PASSAGE SHOWN:
■ ■ ■ ■ ■ ■ ■

The older we get, the better we sleep: Study
Sleep behaviours change over time and as people grow old, it is generally seen that they sleep less. A new study in this field has suggested that as we grow older our sleep quality improves while the amount of time we spend sleeping diminishes.
A team of researchers from Switzerland investigated this aspect by combining questionnaires that relied on participants’ self-reporting and actual observation of their sleep. They worked with 6,733 participants from Lausanne between the ages of 35 and 75 who were thought to be free of sleep disorders, the researchers conducted polysomnography (PSG) on 2,160 of them.
“Older subjects complain less about sleepiness, and pathological sleepiness is significantly lower than younger subjects,” write the researchers, indicating that we may require less sleep as we age.
It is generally observed that old people tend to wake up early in the morning and the same was corroborated by the study wherein authors note that growing older means becoming more of a morning person over time. Despite the reduced sleeping hours, very few old people actually complain about daytime sleepiness.
The study further found that it takes longer for women to fall asleep at night as they age, with the oldest female participants tossed and turned the most. For both men and women, older people wake up more easily than young people, despite the improved sleep quality and functioning during the day.

■ ■ ■ ■ ■ ■ ■

PROVIDED MATERIAL:

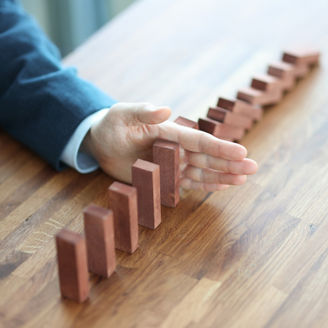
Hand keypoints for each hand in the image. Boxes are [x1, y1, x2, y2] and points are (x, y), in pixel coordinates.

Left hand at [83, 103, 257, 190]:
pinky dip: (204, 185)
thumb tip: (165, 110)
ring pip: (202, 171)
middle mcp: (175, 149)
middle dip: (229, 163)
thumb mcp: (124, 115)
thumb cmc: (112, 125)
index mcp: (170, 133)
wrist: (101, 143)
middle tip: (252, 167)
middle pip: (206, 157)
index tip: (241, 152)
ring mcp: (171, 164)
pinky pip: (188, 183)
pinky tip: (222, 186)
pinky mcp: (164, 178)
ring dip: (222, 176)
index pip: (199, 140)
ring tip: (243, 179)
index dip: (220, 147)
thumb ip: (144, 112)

■ ■ ■ ■ ■ ■ ■

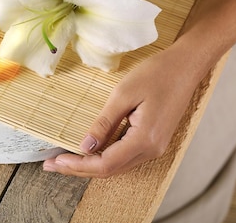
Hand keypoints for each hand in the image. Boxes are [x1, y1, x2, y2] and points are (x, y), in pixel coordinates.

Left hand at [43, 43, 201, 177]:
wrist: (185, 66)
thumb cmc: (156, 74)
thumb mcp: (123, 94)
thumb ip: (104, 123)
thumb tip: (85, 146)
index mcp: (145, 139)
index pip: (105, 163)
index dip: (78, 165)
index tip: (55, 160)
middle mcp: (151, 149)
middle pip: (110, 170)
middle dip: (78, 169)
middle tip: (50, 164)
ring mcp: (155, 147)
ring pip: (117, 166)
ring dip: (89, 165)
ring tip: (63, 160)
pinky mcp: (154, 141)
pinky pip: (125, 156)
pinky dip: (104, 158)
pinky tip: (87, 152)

■ ■ ■ ■ ■ ■ ■

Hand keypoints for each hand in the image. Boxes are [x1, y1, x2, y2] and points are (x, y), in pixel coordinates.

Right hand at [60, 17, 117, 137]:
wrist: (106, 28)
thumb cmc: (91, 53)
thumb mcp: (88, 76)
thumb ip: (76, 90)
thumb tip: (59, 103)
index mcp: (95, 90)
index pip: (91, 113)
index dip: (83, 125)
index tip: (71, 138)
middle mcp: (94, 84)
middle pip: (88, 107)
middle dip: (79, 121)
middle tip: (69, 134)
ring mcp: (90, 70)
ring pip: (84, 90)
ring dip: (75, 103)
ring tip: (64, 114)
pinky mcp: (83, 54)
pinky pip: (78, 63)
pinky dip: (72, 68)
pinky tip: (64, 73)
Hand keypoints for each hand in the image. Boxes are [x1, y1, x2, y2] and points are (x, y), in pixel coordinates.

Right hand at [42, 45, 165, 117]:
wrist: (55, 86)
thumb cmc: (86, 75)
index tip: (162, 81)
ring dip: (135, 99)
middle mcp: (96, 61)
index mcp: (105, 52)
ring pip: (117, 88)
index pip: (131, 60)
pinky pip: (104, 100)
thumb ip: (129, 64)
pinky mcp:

■ ■ ■ ■ ■ ■ ■

Extend the article on how sleep changes with age, picking up after its final sentence. The entries are a separate set of material, unrelated to the text.

RESULT:
“One possible explanation for better rating of daytime and sleep quality is an adaptation of expectations about sleep in older populations, or an acclimatization to sleep changes over time,” says co-author Gianina Luca of the University of Lausanne.
PSG technology records biophysical events that occur while you sleep, such as measuring the quantity and velocity of eye movements during the deep “rapid eye movement” (REM) phase of sleep.
Of this group, only 1,147 were considered free of sleep disorders after the polysomnography tests.
The researchers passed questionnaires to 5,064 of the participants, which revealed that only 2,966 were without sleep disorders.
The study, which has implications for how rampant sleep disorders are becoming, was published in the journal Taylor & Francis.